Closed shubhamgoel27 closed 1 year ago

shubhamgoel27 commented 1 year ago

I'm looking to train an image model without cropping the input's sides (either horizontally or vertically). But I noticed that in this CLIPImageProcessor class, the default_to_square parameter is hard-coded to False. Is there any way I can still modify this so that my input in not cropped as a result of the resize and center_crop combination of transforms?

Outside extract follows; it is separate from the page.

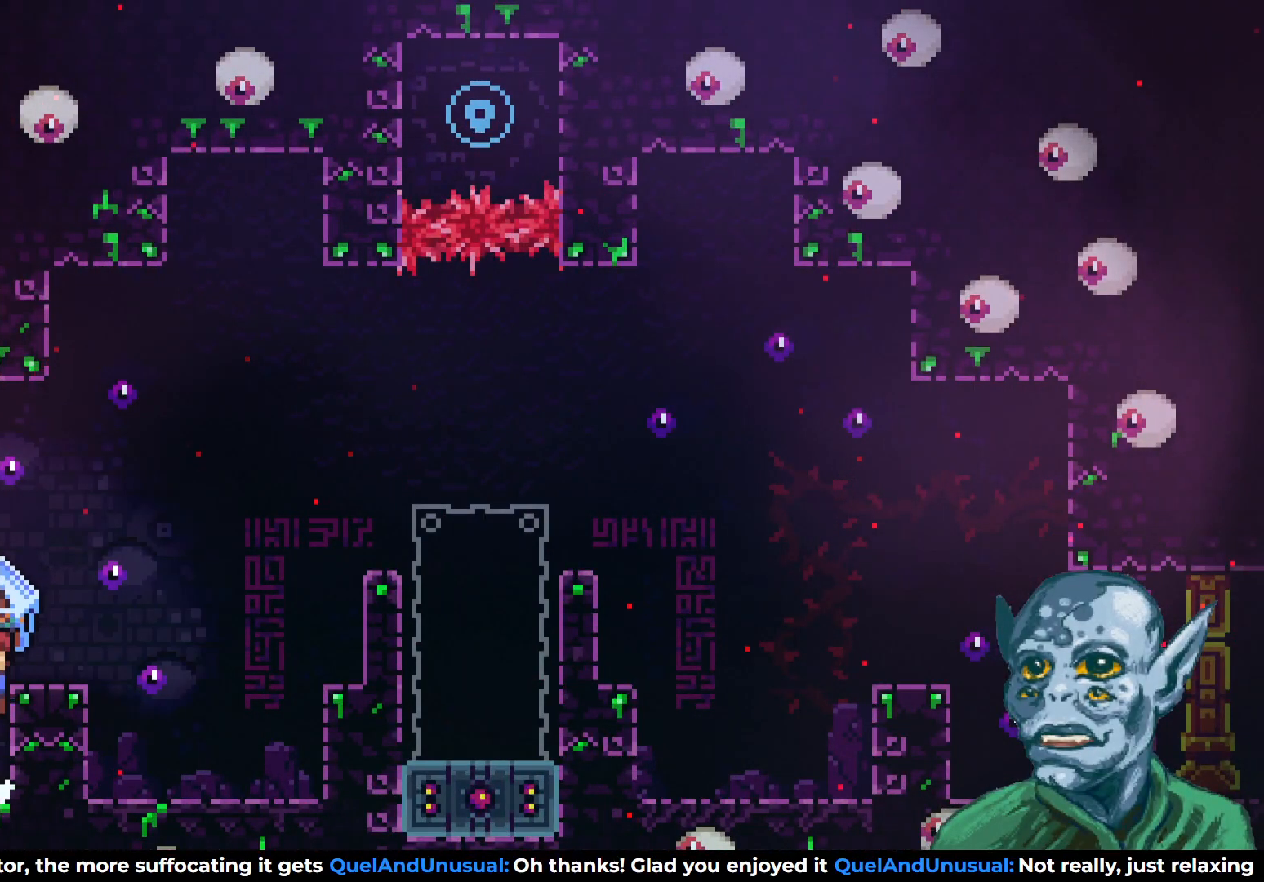
{"buttons": ["R2"], "left_stick": "center", "right_stick": "center", "events": [[167, "CROSS", "up"], [383, "CROSS", "down"], [483, "CROSS", "up"], [483, "DPAD_RIGHT", "up"]]}
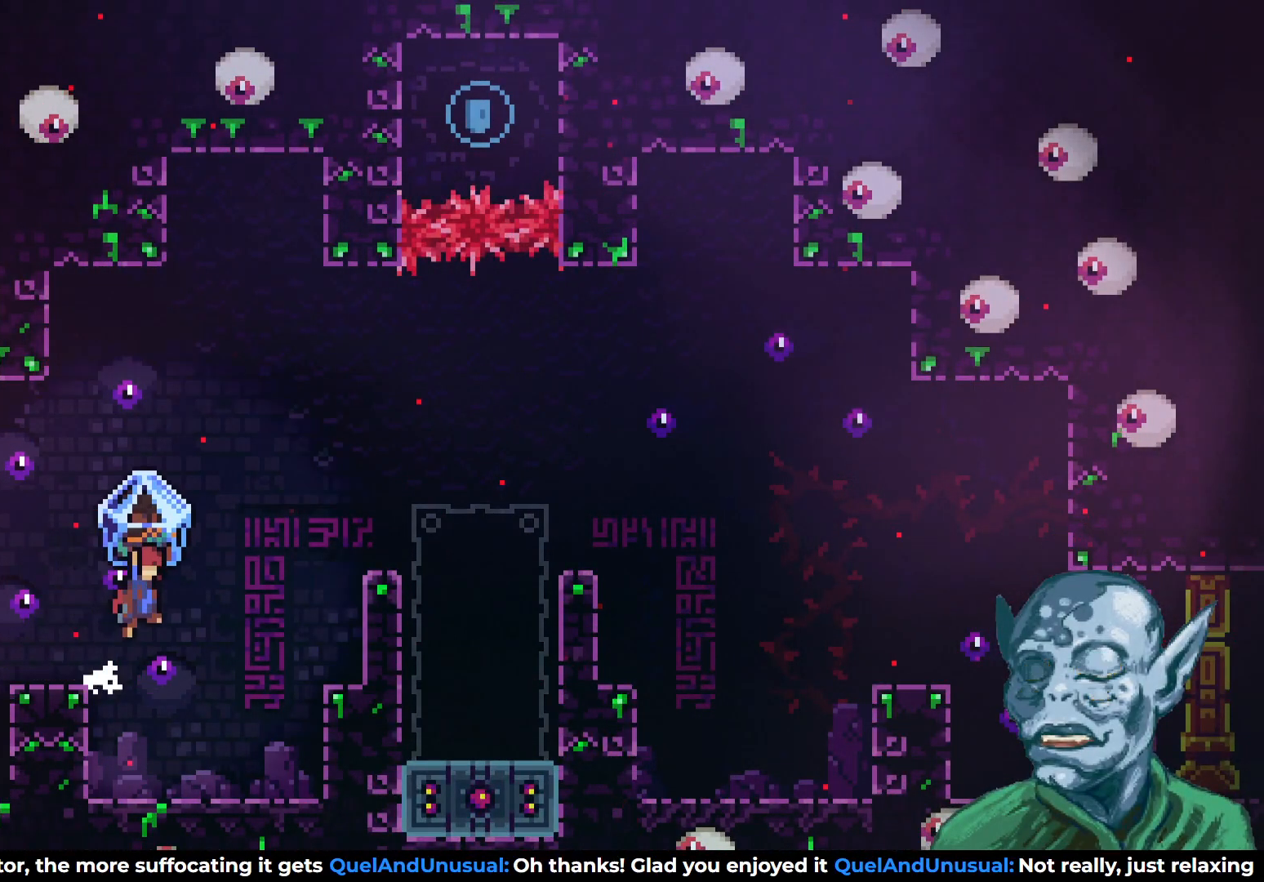
{"buttons": [], "left_stick": "center", "right_stick": "center", "events": [[33, "R2", "up"]]}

sgugger commented 1 year ago

cc @amyeroberts

amyeroberts commented 1 year ago

Hi @shubhamgoel27,

default_to_square is used in get_size_dict in order to control the behaviour when converting old configuration values (int, tuples or lists) to the expected dictionary format for the size parameter. As such, it's tied to the image processor class and isn't meant to be modified.

If I've understood correctly, you'd like to use the CLIPImageProcessor, but not perform resizing or cropping of the images. For all image processors, all transformations can be turned on / off with the do_xxx flags either during instantiation or calling. To not resize or crop the input images:

from transformers import CLIPImageProcessor

image_processor = CLIPImageProcessor("openai/clip-vit-base-patch32")
inputs = image_processor(images=images, do_resize=False, do_center_crop=False)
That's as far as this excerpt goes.